I think my honesty gets to him, because he nods and puts his hand over mine. "Yeah, okay. I understand."
"How is your mother doing, Johnny?" Melissa asks. "I'm told she has kidney issues."
"Insurance denied her coverage for a transplant, which meant she got taken off the donor match list even if we could find the money to pay for it ourselves. Neither me nor my sister are matches. Guess there's some kind of treatment you can do to let someone donate anyway, but it means the risk of rejection is higher, and I want her to have the best chance."
"I'm not a match, either," Kurt says. He tells her Mama's blood type.
"Well, I wonder if I am. That's my type," Melissa says.
That floors me again. "What? Why?" I start. "You don't know her?—"
"I'm told that donating a kidney can help you to live longer," she says with a half smile that I recognize, because I've seen it on Kurt's face. "Let me talk with her and her doctors."
Kurt's looking at her, his eyes wide. But they're soft, too.
"I'll take any help we can get, ma'am," I say.
She nods. "You're family now, Johnny."
I don't know what to make of that statement. When my mama said it about Kurt, it felt normal. When the lieutenant governor says it—in the context of potentially donating an organ—it's extraordinary. But I'm sure not going to complain.
After we finish eating, Kurt takes me upstairs to his old bedroom. It's packed with art.
"Do you really think your mother would donate a kidney?"
He nods. "She's pretty determined. If it can be done safely, I'm sure she will." He stares hard at me. "No black market shit."
"I wasn't gonna do something where they, like, stole a kidney. It was just more … people who needed to sell an organ for some reason. It's not legal here, but I figured my mom could fly somewhere else for the surgery. But your mama's giving me hope." I clear my throat. "It doesn't always feel right to have hope."
"Maybe not, but remember you're talking with an optimist. We're going to make things better for your mom, one way or another."
He goes to move on, but I reach out and grab his elbow, looking him in the eye. "Thank you." I try to let him know how much it means in those two words, but it's hard.
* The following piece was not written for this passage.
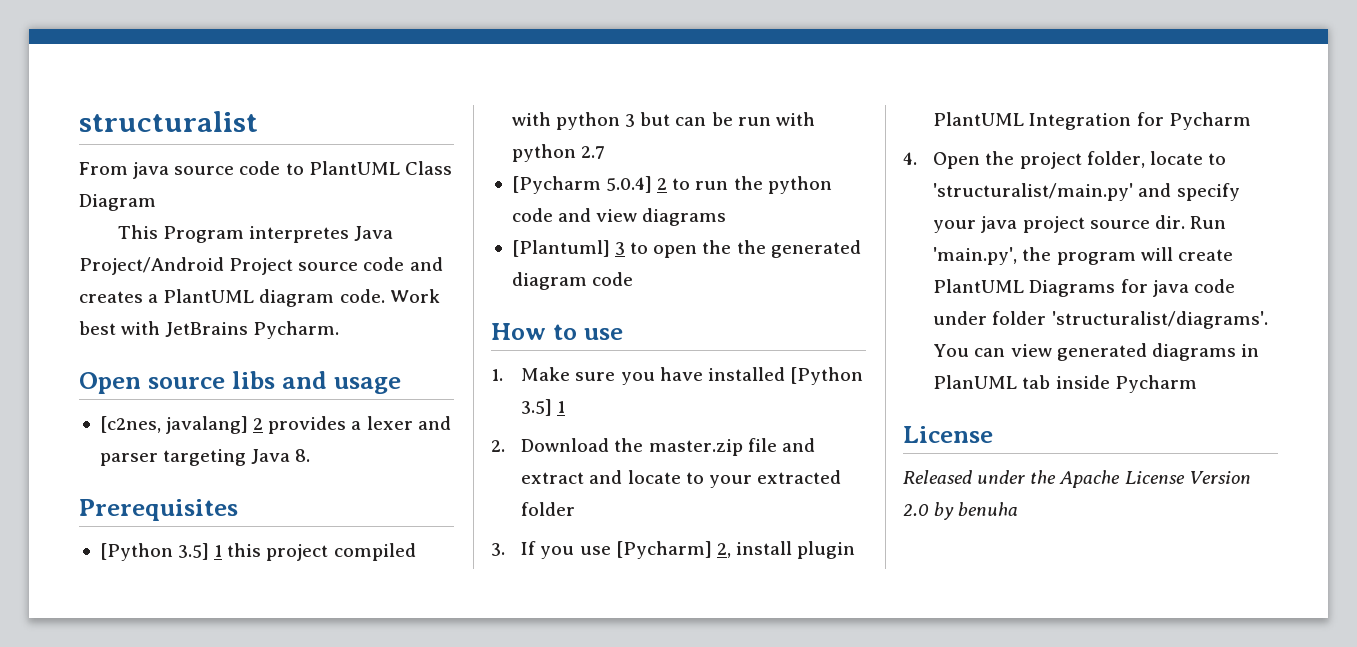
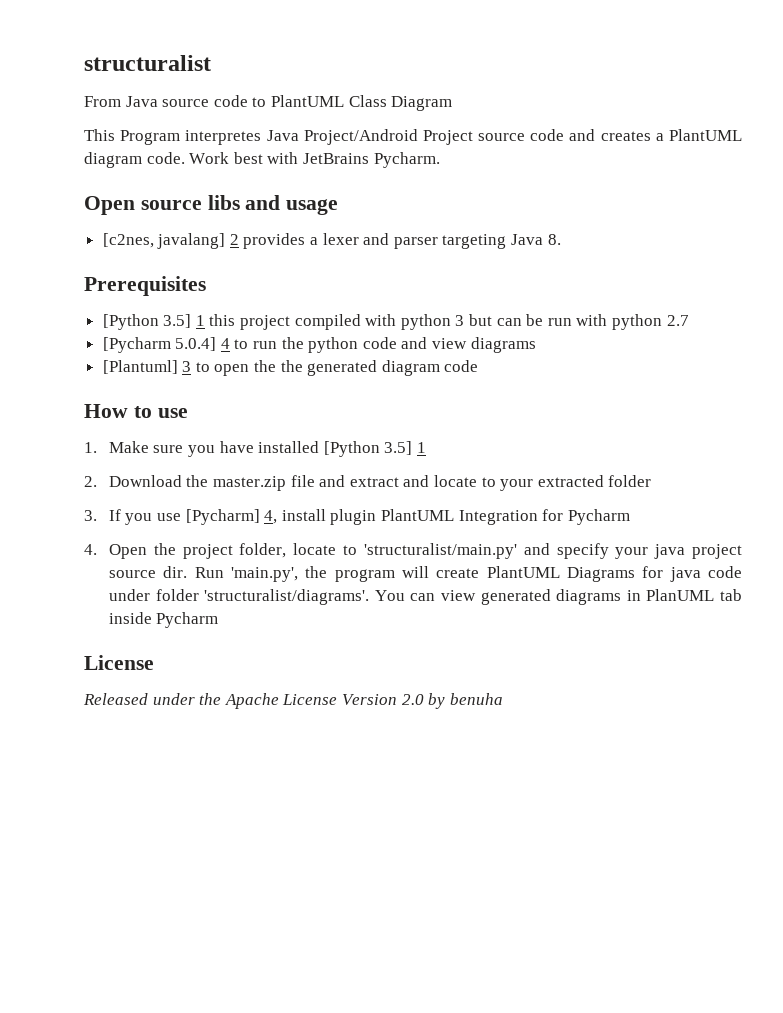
[133,162,170,179] java -> [125,96,158,107] Java
[657,178,668,190] 2 -> [220,338,230,349] 4
[716,543,731,558] 2, -> [264,510,278,524] 4,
I think he gets it, though. "You're welcome, babe." He kisses me, and I kiss him back but pull away before we get too hot and heavy for his parents' home.
"We gotta get you to do more art," I say, gesturing to the colorful paintings everywhere. "It's obvious it's part of you."
"I know." He sighs. "I don't think I've created anything original since I gave Sam one of my paintings and Jules ended up using it on an album cover."
"That's super cool."
Kurt smiles, but it's a little sad. "I've just been so busy with work … and my mom's campaigns … and then my own campaign."
"And me," I supply. "But let's see if you can make some time to do this. You're talented. If it's something you like doing, then you should do more of it."
"I'll try to find some time for it, then. Thanks." Kurt rubs his face. "Can I confess something?"
"Always."
"I'm thinking about quitting the race."
I raise an eyebrow. "You are? That's not just jitters ahead of the debate?"
"That might be part of it. But I'm also wondering …" He sighs. "I'm wondering if I'm really cut out for this. Campaigning, and even legislating, seems so far removed from the action. I want to be helping people. And spending my time asking for money or making speeches seems like the opposite of that."
"You'll get there, darlin'. But you know I've got your back, whatever you decide to do."
I just hope quittin' the race doesn't mean he's quittin' me. He says he won't. But can I count on that?